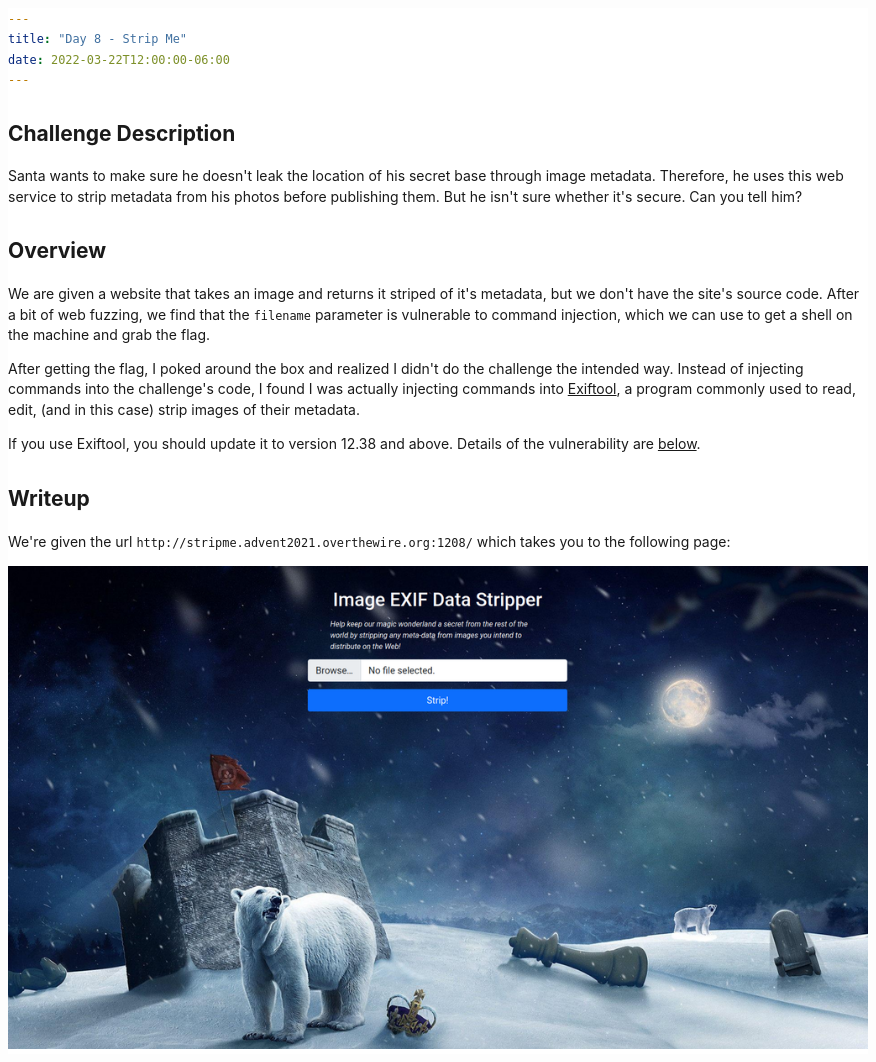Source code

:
 ```yaml
---
title: "Day 8 - Strip Me"
date: 2022-03-22T12:00:00-06:00
---
```


## Challenge Description

Santa wants to make sure he doesn't leak the location of his secret base through image metadata. Therefore, he uses this web service to strip metadata from his photos before publishing them. But he isn't sure whether it's secure. Can you tell him?

## Overview

We are given a website that takes an image and returns it striped of it's metadata, but we don't have the site's source code.
After a bit of web fuzzing, we find that the `filename` parameter is vulnerable to command injection, which we can use to get a shell on the machine and grab the flag.

After getting the flag, I poked around the box and realized I didn't do the challenge the intended way. Instead of injecting commands into the challenge's code, I found I was actually injecting commands into [Exiftool](https://exiftool.org), a program commonly used to read, edit, (and in this case) strip images of their metadata. 

If you use Exiftool, you should update it to version 12.38 and above. Details of the vulnerability are [below](#vulnerability).

## Writeup

We're given the url `http://stripme.advent2021.overthewire.org:1208/` which takes you to the following page:

![an image upload form page for the stripme challenge, with a nice polar bear background](images/stripme-site.png)
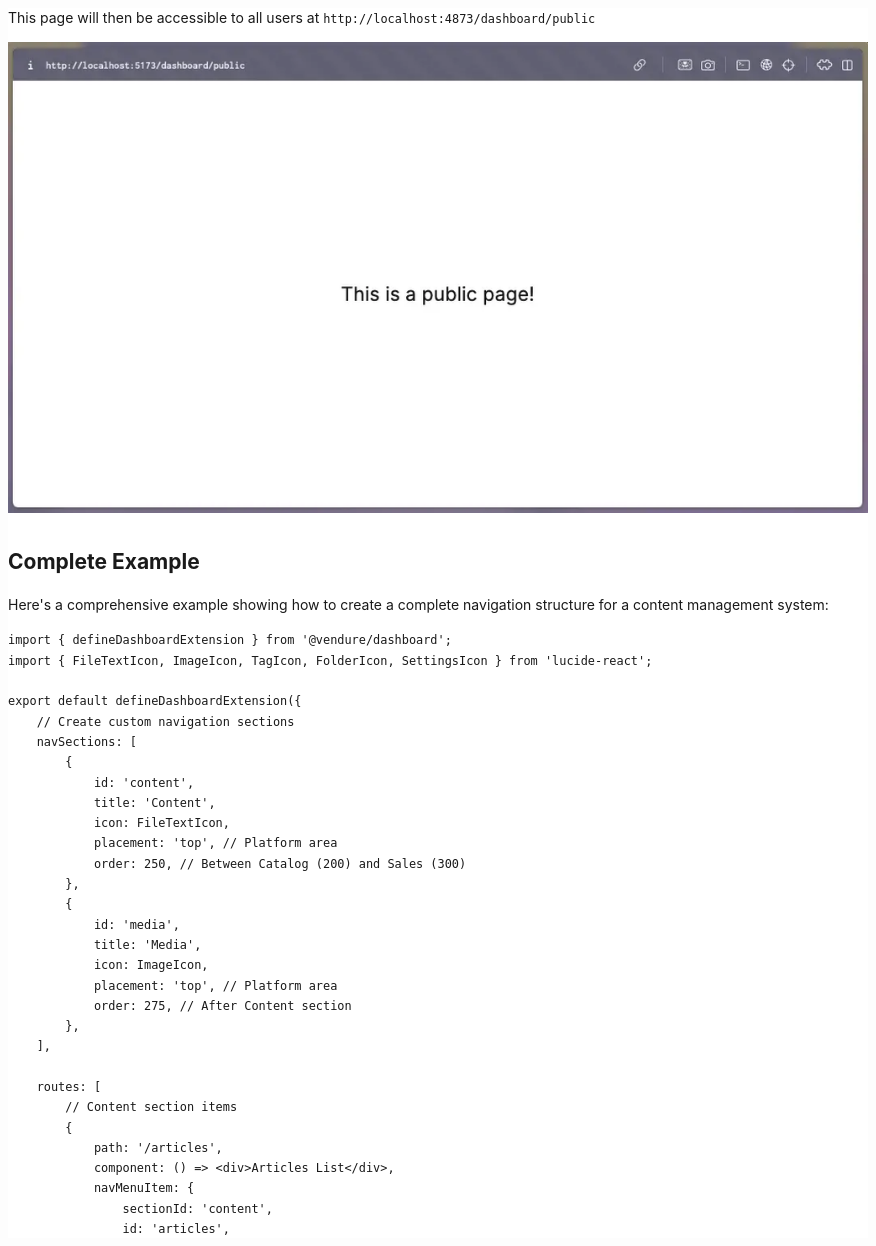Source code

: This page will then be accessible to all users at `http://localhost:4873/dashboard/public`

![Unauthenticated page](./unauthenticated-page.webp)

## Complete Example

Here's a comprehensive example showing how to create a complete navigation structure for a content management system:

```tsx title="src/plugins/cms/dashboard/index.tsx"
import { defineDashboardExtension } from '@vendure/dashboard';
import { FileTextIcon, ImageIcon, TagIcon, FolderIcon, SettingsIcon } from 'lucide-react';

export default defineDashboardExtension({
    // Create custom navigation sections
    navSections: [
        {
            id: 'content',
            title: 'Content',
            icon: FileTextIcon,
            placement: 'top', // Platform area
            order: 250, // Between Catalog (200) and Sales (300)
        },
        {
            id: 'media',
            title: 'Media',
            icon: ImageIcon,
            placement: 'top', // Platform area
            order: 275, // After Content section
        },
    ],

    routes: [
        // Content section items
        {
            path: '/articles',
            component: () => <div>Articles List</div>,
            navMenuItem: {
                sectionId: 'content',
                id: 'articles',
```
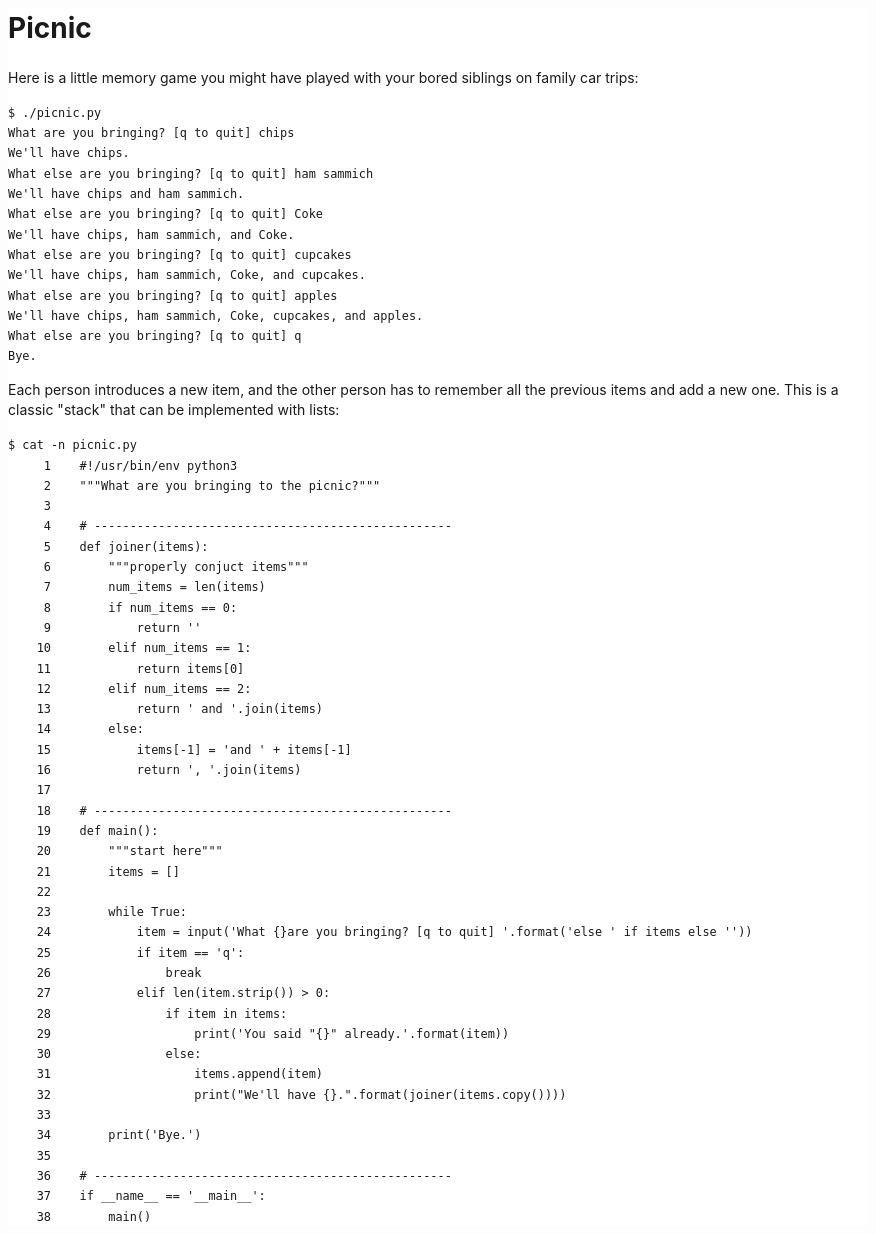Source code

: # Picnic

Here is a little memory game you might have played with your bored siblings on family car trips:

```
$ ./picnic.py
What are you bringing? [q to quit] chips
We'll have chips.
What else are you bringing? [q to quit] ham sammich
We'll have chips and ham sammich.
What else are you bringing? [q to quit] Coke
We'll have chips, ham sammich, and Coke.
What else are you bringing? [q to quit] cupcakes
We'll have chips, ham sammich, Coke, and cupcakes.
What else are you bringing? [q to quit] apples
We'll have chips, ham sammich, Coke, cupcakes, and apples.
What else are you bringing? [q to quit] q
Bye.
```

Each person introduces a new item, and the other person has to remember all the previous items and add a new one.  This is a classic "stack" that can be implemented with lists:

```
$ cat -n picnic.py
     1    #!/usr/bin/env python3
     2    """What are you bringing to the picnic?"""
     3
     4    # --------------------------------------------------
     5    def joiner(items):
     6        """properly conjuct items"""
     7        num_items = len(items)
     8        if num_items == 0:
     9            return ''
    10        elif num_items == 1:
    11            return items[0]
    12        elif num_items == 2:
    13            return ' and '.join(items)
    14        else:
    15            items[-1] = 'and ' + items[-1]
    16            return ', '.join(items)
    17
    18    # --------------------------------------------------
    19    def main():
    20        """start here"""
    21        items = []
    22
    23        while True:
    24            item = input('What {}are you bringing? [q to quit] '.format('else ' if items else ''))
    25            if item == 'q':
    26                break
    27            elif len(item.strip()) > 0:
    28                if item in items:
    29                    print('You said "{}" already.'.format(item))
    30                else:
    31                    items.append(item)
    32                    print("We'll have {}.".format(joiner(items.copy())))
    33
    34        print('Bye.')
    35
    36    # --------------------------------------------------
    37    if __name__ == '__main__':
    38        main()
```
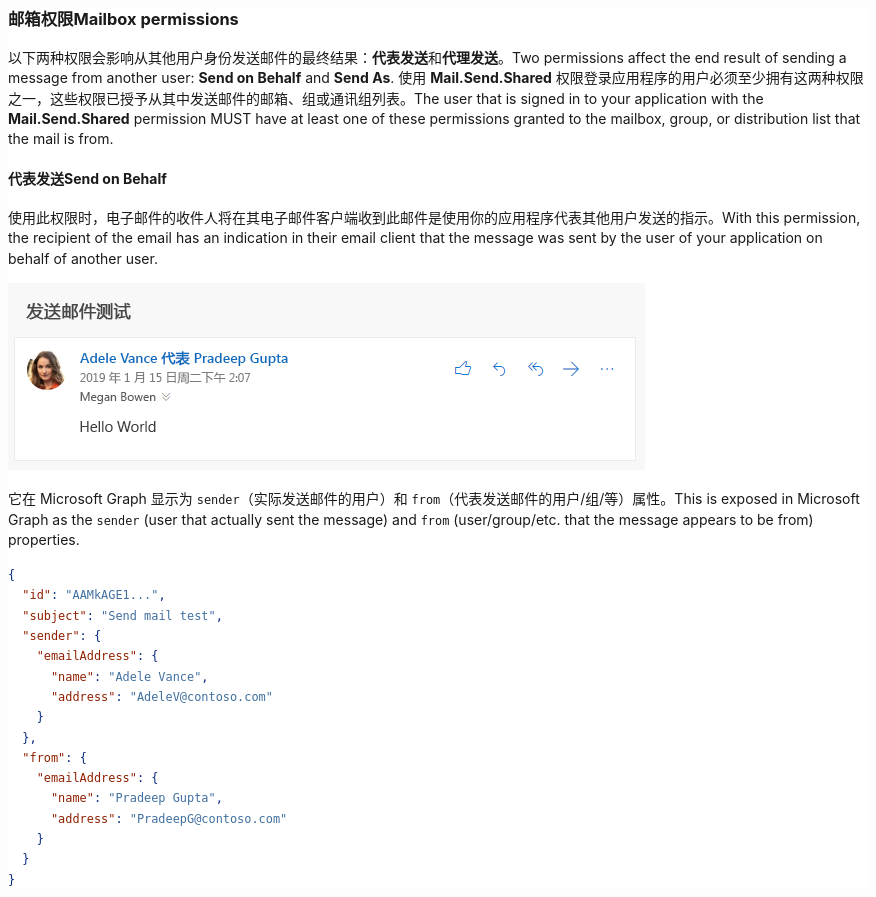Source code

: ### <a name="mailbox-permissions"></a><span data-ttu-id="cdc48-111">邮箱权限</span><span class="sxs-lookup"><span data-stu-id="cdc48-111">Mailbox permissions</span></span>

<span data-ttu-id="cdc48-112">以下两种权限会影响从其他用户身份发送邮件的最终结果：**代表发送**和**代理发送**。</span><span class="sxs-lookup"><span data-stu-id="cdc48-112">Two permissions affect the end result of sending a message from another user: **Send on Behalf** and **Send As**.</span></span> <span data-ttu-id="cdc48-113">使用 **Mail.Send.Shared** 权限登录应用程序的用户必须至少拥有这两种权限之一，这些权限已授予从其中发送邮件的邮箱、组或通讯组列表。</span><span class="sxs-lookup"><span data-stu-id="cdc48-113">The user that is signed in to your application with the **Mail.Send.Shared** permission MUST have at least one of these permissions granted to the mailbox, group, or distribution list that the mail is from.</span></span>

#### <a name="send-on-behalf"></a><span data-ttu-id="cdc48-114">代表发送</span><span class="sxs-lookup"><span data-stu-id="cdc48-114">Send on Behalf</span></span>

<span data-ttu-id="cdc48-115">使用此权限时，电子邮件的收件人将在其电子邮件客户端收到此邮件是使用你的应用程序代表其他用户发送的指示。</span><span class="sxs-lookup"><span data-stu-id="cdc48-115">With this permission, the recipient of the email has an indication in their email client that the message was sent by the user of your application on behalf of another user.</span></span>

![指示邮件是由一个用户代表另一个用户发送的 Outlook 网页版屏幕截图](images/outlook-sent-on-behalf.png)

<span data-ttu-id="cdc48-117">它在 Microsoft Graph 显示为 `sender`（实际发送邮件的用户）和 `from`（代表发送邮件的用户/组/等）属性。</span><span class="sxs-lookup"><span data-stu-id="cdc48-117">This is exposed in Microsoft Graph as the `sender` (user that actually sent the message) and `from` (user/group/etc. that the message appears to be from) properties.</span></span>

```json
{
  "id": "AAMkAGE1...",
  "subject": "Send mail test",
  "sender": {
    "emailAddress": {
      "name": "Adele Vance",
      "address": "AdeleV@contoso.com"
    }
  },
  "from": {
    "emailAddress": {
      "name": "Pradeep Gupta",
      "address": "PradeepG@contoso.com"
    }
  }
}
```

++++

**HOW TO COMPLETE THIS TASK**
For every line above that has "given" in it, copy the line.

**RESULT OF THE EXERCISE**
We are given a website that takes an image and returns it striped of it's metadata, but we don't have the site's source code.
We're given the url `http://stripme.advent2021.overthewire.org:1208/` which takes you to the following page:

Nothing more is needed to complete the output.